On Sat, Mar 16, 2002 at 09:05:04PM +0100, Andi Kleen wrote:
On Sat, Mar 16, 2002 at 12:57:11PM -0700, [email protected]
wrote:
>
> What about 2M pages?
They are not supported for user space, but used in private
mappings for kernel text and direct memory mappings. Generic code
never sees them.
Is there any reason we couldn't use them for mapping large
frame-buffers and similar?
--cw
> They are not supported for user space, but used in private
> mappings for kernel text and direct memory mappings.

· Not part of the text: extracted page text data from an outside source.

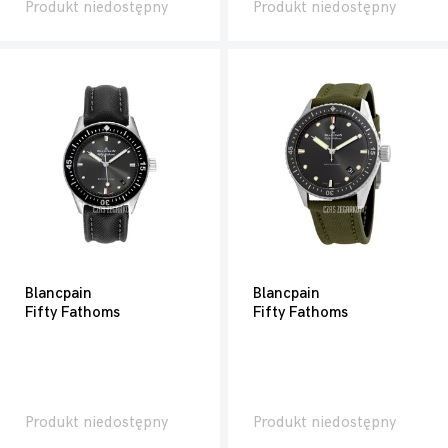
Produkt niedostępny
Produkt niedostępny
Blancpain
Blancpain
Fifty Fathoms
Fifty Fathoms
Produkt niedostępny
Produkt niedostępny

Generic code
> never sees them.
>
> Is there any reason we couldn't use them for mapping large
> frame-buffers and similar?
You are labouring under the belief that processors touch the frame buffer
nowdays. For a current accelerated frame buffer that isnt very true.
On Sun, Mar 17, 2002 at 03:43:29AM +0000, Alan Cox wrote:
You are labouring under the belief that processors touch the frame
buffer nowdays. For a current accelerated frame buffer that isnt
very true.
/s/frame-buffer/hunk-of-memory/
Either way, we have tens of MB of ram where we either put textures,
options or whatever --- the CPU has to meddle with it one way or
another.
--cw
> Either way, we have tens of MB of ram where we either put textures,
> options or whatever --- the CPU has to meddle with it one way or
> another.
The disk DMA's it to RAM, the graphics card fetches it via the GART
mappings. We shouldn't be touching a lot of it.